Correa também processou dois jornalistas que escreveram um livro, "El Gran Hermano", sobre contratos governamentais oferecidos ao irmão do presidente, argumentando que eles afirmaram falsamente que ele sabia dos acordos. Um juiz decretou que os jornalistas deveriam pagar US$ 2 milhões. Ao mesmo tempo em que perdoou os acusados do caso Universo, Correa prometeu também retirar o processo contra os autores de "El Gran Hermano", afirmando que eles não precisariam pagar a multa.
Em ambos os casos, os acusados argumentaram que não havia como os juízes tomarem decisões imparciais em processos que envolvessem o presidente, cuja influência se estende para todos os poderes do governo. Correa afirmou não ter exercido qualquer influência sobre os juízes.
Juan Carlos Calderón, um dos autores do livro processados por Correa, disse que a imprensa sempre representaria uma dor de cabeça para qualquer presidente, mas que, no caso de Correa, "o melhor remédio é a decapitação".
Calderón afirma que Correa não está tentando melhorar a qualidade da imprensa, mas abafar as críticas.
- Todas essas políticas têm o objetivo de adestrar a imprensa - disse Calderón.
Calderón e seu coautor, Christian Zurita Ron, também estão sendo processados por Maria de los Angeles Duarte, ministra do governo Correa, que contesta a maneira como foi identificada em uma legenda de foto na primeira edição do livro.

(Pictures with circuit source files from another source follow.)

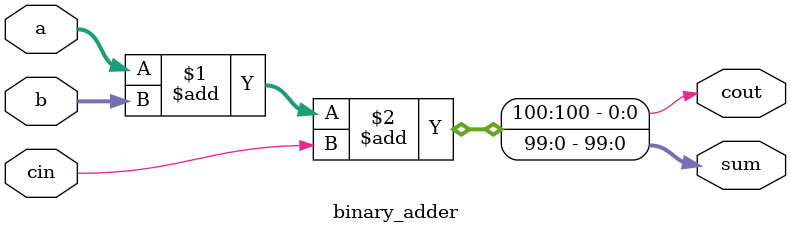
<source format=v>
module binary_adder (
	input [99:0] a,
	input [99:0] b,
	input cin,
	output cout,
	output [99:0] sum
);
	assign {cout, sum} = a+b+cin;
endmodule

</source>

Jornalistas afirmam que isso é um exemplo de como outras autoridades governamentais estão seguindo o exemplo de Correa e assumindo uma postura agressiva em relação à imprensa.
Em vários outros casos recentes, jornalistas foram presos ou multados em casos de difamação envolvendo agentes do governo. Mas jornalistas também admitem que há tempos os barões da imprensa nacional têm utilizado os meios de comunicação para promover seus interesses financeiros e políticos.

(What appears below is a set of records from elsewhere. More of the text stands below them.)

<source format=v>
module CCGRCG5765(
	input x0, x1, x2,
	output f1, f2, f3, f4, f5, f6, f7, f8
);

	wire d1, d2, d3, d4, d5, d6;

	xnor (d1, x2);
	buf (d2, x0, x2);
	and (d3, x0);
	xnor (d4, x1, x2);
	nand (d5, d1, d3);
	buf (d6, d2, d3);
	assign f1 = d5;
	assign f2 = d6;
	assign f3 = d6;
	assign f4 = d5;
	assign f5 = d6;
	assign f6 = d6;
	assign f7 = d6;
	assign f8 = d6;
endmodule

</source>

Uma nova constituição, de 2008, exige que os bancos abram mão de seus bens não financeiros, incluindo meios de comunicação. Uma nova lei proíbe qualquer pessoa que tenha mais de 6 por cento de ações de uma empresa midiática de ter outros negócios. Os defensores das empresas de comunicação afirmam que isso irá enfraquecê-las economicamente.
Correa é uma celebridade enorme em um país de 14,5 milhões de habitantes, dos quais cerca de um terço é pobre, segundo o Banco Mundial. Ele assumiu a presidência pela primeira vez em 2007, e deve concorrer novamente nas próximas eleições, em fevereiro.
Seu governo é muito popular, especialmente entre os equatorianos mais pobres, que afirmam que ele melhorou as suas vidas. Ele construiu boas estradas, criou programas sociais e tentou instaurar um clima de eficiência no governo.
Apesar de todas as suas críticas à imprensa, Correa também é bastante ligado à mídia. Sua administração controla cerca de 19 meios de comunicação, entre eles canais de televisão, estações de rádio e jornais. Ele seguiu o exemplo de Chávez e passou a apresentar um programa semanal no canal estatal. Como Chávez, Correa costuma exigir que canais de televisão e estações de rádio transmitam programas governamentais elogiando o governo e atacando seus críticos, entre eles jornalistas.
Correa utiliza uma parcela impressionante de tempo de suas aparições públicas criticando a imprensa. Às vezes, ele até parece uma versão de esquerda de Rudy Giuliani, com uma língua afiada, um ego ardente, mas frágil, e um desdém ácido em relação à mídia muito parecidos com os do ex-prefeito de Nova York.
Muitos equatorianos concordam com Correa que a imprensa reflete, historicamente, os interesses das famílias mais poderosas. Mas eles também afirmam se ofender com o valor de US$ 42 milhões que ele ganhou durante os processos, e estão cada vez mais preocupados com sua postura contra a imprensa.
- Nós concordamos com o presidente. Mas já está ficando cansativo. É a mesma coisa toda semana - disse Manuela de Oquendo, vendedora de roupas de 62 anos, ao caminhar por um subúrbio de Quito com seu marido, Galo Oquendo, de 64 anos.
Correa afirma que continuará pressionando seus adversários na imprensa.
- Se continuarmos sendo dominados pelos mesmos poderes, teremos sempre os mesmos resultados: pessoas mais ricas que as dos Estados Unidos e mais pobres que as da África - ele disse.